▶ Recorded data
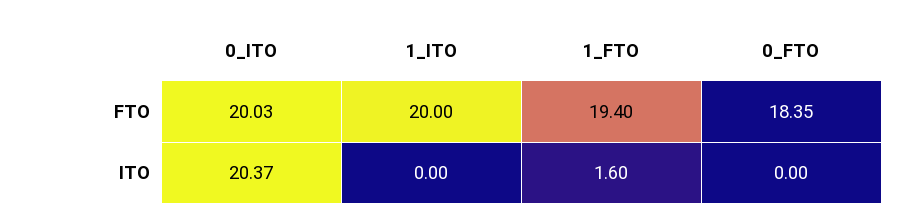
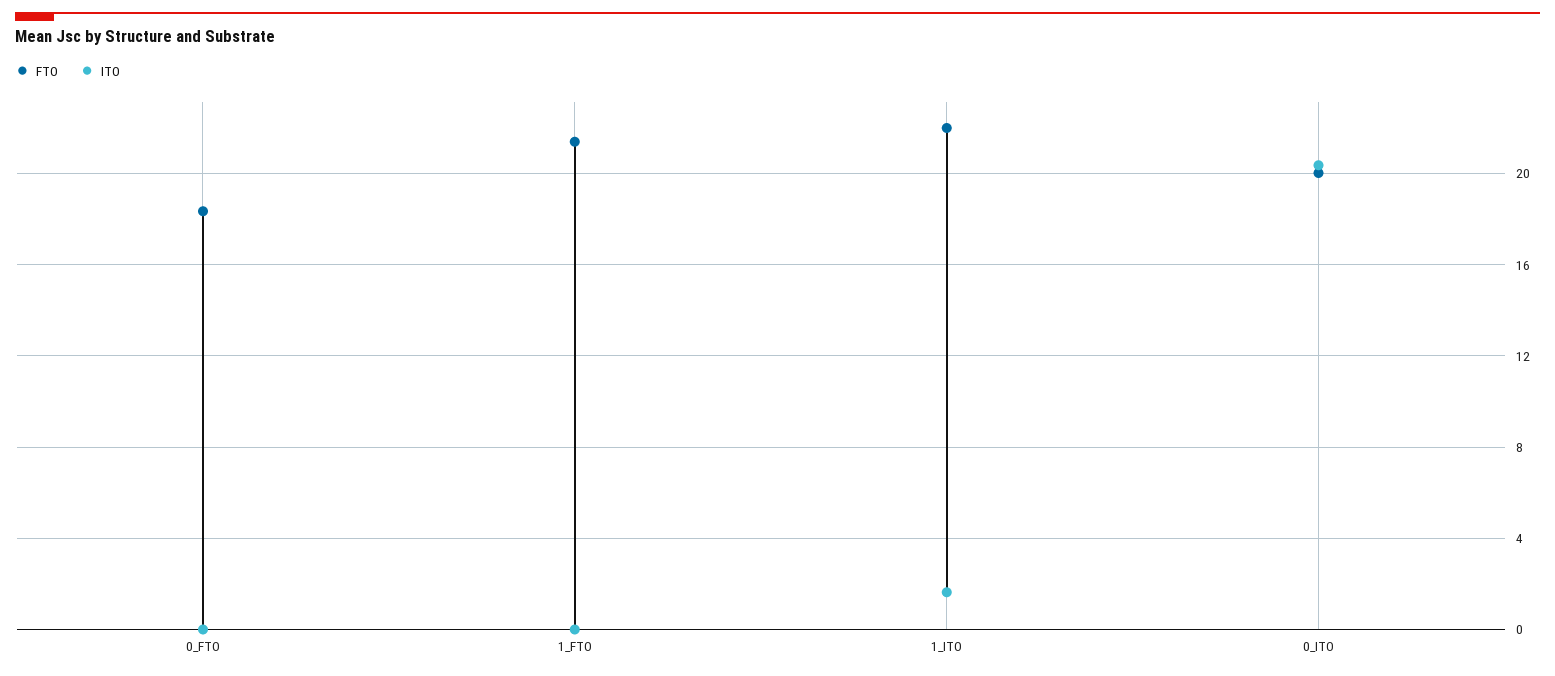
  {
    "FTO": {
      "0_ITO": 20.03,
-     "1_ITO": 20,
+     "1_ITO": 22,
-     "1_FTO": 19.4,
+     "1_FTO": 21.5,
      "0_FTO": 18.35
    },
    "ITO": {
      "0_ITO": 20.37,
-     "1_ITO": 0,
+     "1_ITO": 1.5,
-     "1_FTO": 1.6,
+     "1_FTO": 0,
      "0_FTO": 0
    }
  }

▶ Goal of the exercise
All of the data should be returned word for word, with each picture left out.

▶ Worked solution
  {
    "FTO": {
      "0_ITO": 20.03,
-     "1_ITO": 20,
+     "1_ITO": 22,
-     "1_FTO": 19.4,
+     "1_FTO": 21.5,
      "0_FTO": 18.35
    },
    "ITO": {
      "0_ITO": 20.37,
-     "1_ITO": 0,
+     "1_ITO": 1.5,
-     "1_FTO": 1.6,
+     "1_FTO": 0,
      "0_FTO": 0
    }
  }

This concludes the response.